• **What is being asked**:
Check each line of the entries. Copy the ones that contain the string "moved".

§

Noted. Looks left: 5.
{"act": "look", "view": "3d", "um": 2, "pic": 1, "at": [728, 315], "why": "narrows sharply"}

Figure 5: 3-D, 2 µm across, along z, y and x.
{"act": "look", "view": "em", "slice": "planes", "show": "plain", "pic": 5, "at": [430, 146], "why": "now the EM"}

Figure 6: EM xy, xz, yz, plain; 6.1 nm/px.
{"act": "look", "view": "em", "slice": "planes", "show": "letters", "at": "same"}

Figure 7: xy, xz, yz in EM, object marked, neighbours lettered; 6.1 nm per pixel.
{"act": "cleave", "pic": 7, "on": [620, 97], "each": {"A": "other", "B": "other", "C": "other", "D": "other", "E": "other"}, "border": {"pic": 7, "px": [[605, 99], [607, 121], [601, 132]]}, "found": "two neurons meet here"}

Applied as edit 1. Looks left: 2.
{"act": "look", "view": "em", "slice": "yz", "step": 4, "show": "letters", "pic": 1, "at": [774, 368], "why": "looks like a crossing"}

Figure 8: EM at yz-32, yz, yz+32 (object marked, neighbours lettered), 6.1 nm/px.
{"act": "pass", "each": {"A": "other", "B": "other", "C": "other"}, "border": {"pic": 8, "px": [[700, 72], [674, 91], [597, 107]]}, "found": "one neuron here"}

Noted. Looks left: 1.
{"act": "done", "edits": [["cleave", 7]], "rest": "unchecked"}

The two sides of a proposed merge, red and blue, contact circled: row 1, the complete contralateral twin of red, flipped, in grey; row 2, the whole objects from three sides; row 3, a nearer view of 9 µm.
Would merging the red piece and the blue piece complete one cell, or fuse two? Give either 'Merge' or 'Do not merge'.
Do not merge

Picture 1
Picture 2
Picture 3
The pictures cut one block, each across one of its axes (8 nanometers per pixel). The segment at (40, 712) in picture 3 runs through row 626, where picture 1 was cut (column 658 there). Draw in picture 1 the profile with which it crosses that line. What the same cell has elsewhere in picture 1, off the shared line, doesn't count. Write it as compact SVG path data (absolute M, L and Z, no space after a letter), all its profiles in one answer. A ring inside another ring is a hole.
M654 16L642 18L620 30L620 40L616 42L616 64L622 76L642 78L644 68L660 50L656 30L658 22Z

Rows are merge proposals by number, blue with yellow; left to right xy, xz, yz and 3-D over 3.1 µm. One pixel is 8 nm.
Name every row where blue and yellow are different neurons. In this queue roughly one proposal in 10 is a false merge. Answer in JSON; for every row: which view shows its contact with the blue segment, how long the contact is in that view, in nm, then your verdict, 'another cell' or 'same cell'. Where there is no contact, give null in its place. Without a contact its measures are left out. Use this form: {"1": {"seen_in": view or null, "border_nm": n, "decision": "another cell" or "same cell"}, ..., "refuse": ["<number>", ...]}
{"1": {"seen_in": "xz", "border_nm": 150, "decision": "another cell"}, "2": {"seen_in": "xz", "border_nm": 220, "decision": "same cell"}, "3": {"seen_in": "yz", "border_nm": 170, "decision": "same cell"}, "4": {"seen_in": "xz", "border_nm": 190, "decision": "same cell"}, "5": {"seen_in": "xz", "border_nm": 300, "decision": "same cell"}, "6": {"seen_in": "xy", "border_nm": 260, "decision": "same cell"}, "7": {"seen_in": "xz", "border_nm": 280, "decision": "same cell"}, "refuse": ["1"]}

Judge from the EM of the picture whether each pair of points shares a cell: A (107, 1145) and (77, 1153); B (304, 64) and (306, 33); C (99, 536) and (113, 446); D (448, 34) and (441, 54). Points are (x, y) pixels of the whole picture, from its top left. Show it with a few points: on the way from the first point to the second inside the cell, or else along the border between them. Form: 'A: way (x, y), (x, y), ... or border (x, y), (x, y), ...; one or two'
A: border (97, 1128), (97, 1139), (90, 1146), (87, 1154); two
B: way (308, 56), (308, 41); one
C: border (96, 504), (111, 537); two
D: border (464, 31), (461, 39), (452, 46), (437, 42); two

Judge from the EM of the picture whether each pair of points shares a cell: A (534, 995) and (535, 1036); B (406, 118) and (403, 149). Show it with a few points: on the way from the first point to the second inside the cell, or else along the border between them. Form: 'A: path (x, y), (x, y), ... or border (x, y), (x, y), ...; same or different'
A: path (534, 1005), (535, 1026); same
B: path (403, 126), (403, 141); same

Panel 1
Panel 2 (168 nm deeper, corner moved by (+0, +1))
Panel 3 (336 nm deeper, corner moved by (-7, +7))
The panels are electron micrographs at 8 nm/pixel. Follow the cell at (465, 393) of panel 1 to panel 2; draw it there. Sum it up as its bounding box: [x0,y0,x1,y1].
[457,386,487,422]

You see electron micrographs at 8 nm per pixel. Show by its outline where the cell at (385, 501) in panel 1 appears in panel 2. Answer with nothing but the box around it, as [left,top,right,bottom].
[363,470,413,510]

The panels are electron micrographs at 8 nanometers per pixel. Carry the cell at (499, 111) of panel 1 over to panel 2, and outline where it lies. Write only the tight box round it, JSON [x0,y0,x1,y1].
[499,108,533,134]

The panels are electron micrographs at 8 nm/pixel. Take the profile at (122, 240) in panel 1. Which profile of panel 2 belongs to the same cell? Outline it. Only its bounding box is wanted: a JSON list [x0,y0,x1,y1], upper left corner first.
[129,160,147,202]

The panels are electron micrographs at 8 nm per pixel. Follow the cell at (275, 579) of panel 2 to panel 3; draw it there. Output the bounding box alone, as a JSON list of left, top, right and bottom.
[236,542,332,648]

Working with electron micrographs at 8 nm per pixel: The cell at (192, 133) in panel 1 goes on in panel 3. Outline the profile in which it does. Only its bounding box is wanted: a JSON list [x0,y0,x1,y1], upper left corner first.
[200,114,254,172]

§

• **Task output**:
Panel 2 (168 nm deeper, corner moved by (+0, +1))
Panel 3 (336 nm deeper, corner moved by (-7, +7))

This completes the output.